The Australian Institute of Architects’ (AIA) 2018 Gold Medal winner, Alec Tzannes has commenced his national speaking tour with a conversation around the nature of architecture and its often-underestimated benefits for Australian cities and towns.
Tzannes, who will explore themes that influence contemporary design thinking and language, the way we work, and the role of architecture in community, will also invite discussion about how, as architects, we can be at the forefront of shaping a new aesthetic – one that takes on the challenge of being better recognised by the broader community as ethical and trusted stewards of the design of the built environment.

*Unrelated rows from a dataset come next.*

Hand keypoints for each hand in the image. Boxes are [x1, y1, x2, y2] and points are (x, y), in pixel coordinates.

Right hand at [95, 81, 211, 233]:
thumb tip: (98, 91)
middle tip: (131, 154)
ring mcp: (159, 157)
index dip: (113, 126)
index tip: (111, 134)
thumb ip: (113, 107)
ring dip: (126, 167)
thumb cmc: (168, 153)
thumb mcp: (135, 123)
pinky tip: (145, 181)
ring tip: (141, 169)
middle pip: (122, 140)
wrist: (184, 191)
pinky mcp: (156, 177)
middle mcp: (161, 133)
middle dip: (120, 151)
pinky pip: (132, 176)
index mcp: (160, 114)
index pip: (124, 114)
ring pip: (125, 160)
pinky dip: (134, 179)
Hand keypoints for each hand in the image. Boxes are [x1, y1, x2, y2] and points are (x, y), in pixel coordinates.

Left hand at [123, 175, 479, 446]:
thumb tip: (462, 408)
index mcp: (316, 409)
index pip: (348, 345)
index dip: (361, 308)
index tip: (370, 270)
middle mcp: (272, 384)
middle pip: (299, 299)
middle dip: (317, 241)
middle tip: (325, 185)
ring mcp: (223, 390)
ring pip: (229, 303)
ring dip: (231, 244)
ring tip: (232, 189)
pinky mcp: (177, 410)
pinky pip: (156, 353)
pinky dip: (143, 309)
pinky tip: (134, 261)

“Architecture is an expressive medium. It also is central to delivering a more sustainable, liveable urban environment to secure Australia’s future from social and economic perspectives. Good design is far more valuable than is commonly understood as the value proposition is inter-generational and hard to imagine with certainty in the creation process,” says Tzannes.
As an architect, academic and founder of Tzannes architecture, he is acknowledged for designing some of Australia’s most iconic contemporary buildings.

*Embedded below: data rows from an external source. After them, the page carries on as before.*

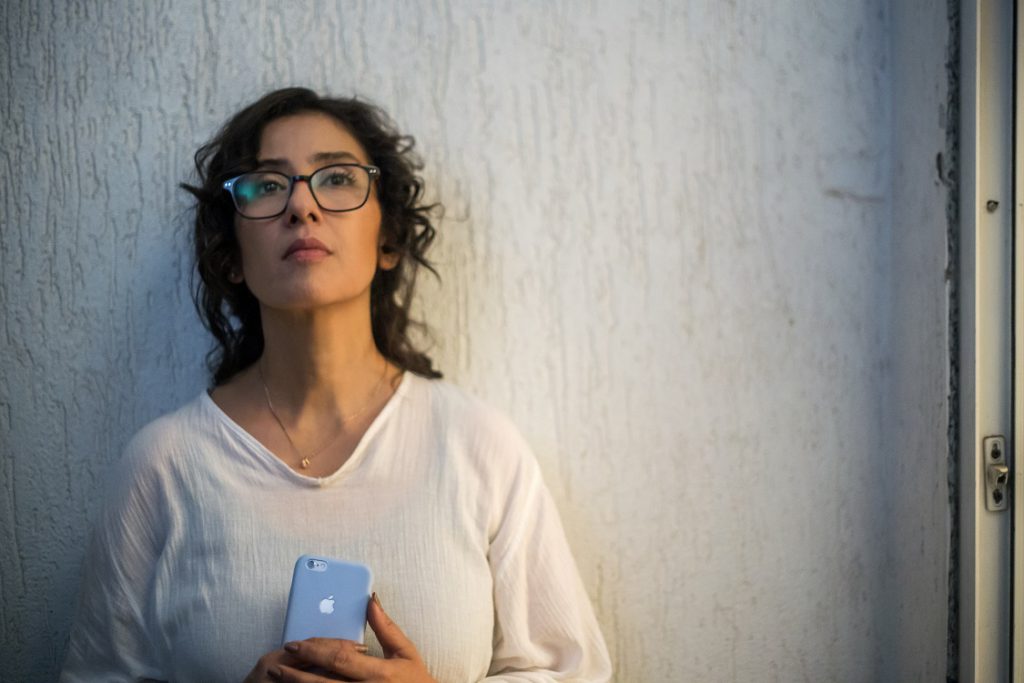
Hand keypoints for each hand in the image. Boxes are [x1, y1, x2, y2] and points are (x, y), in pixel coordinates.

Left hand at [268, 593, 436, 682]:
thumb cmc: (416, 680)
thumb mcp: (405, 651)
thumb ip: (386, 626)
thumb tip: (371, 600)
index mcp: (378, 673)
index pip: (339, 659)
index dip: (314, 650)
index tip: (295, 643)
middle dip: (296, 673)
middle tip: (276, 664)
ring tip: (280, 678)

Some of Tzannes’ most recognisable Sydney projects include the Federation Pavilion at Centennial Park, Cathy Freeman Park at Homebush, the Brewery Yard at Central Park and urban furniture for the City of Sydney.
Earlier this year, in recognition of his outstanding contribution to architecture and education, Tzannes was awarded the Australian Institute of Architects’ highest honour, the 2018 Gold Medal.
The 2018 Gold Medal Tour is supported by BlueScope, and as an overview, Tzannes’ talks reflect on his firm’s body of work exploring themes that emerge and their relevance to the future of architecture.
The final tour date is at the AS Hook Address in Sydney on 24 October, in which he will consolidate his views on architecture adding to the archive of ideas recorded from previous recipients of this honour.
“I’m keen to use the Gold Medal Tour as an opportunity to seek a wide range of views on this theme to explore the role and contribution of the profession in the broader community,” says Tzannes.
Awarded since 1960, the AIA Gold Medal recognises distinguished service by architects who have designed or executed buildings of high merit, produced work of great distinction resulting in the advancement of architecture or endowed the profession of architecture in a distinguished manner.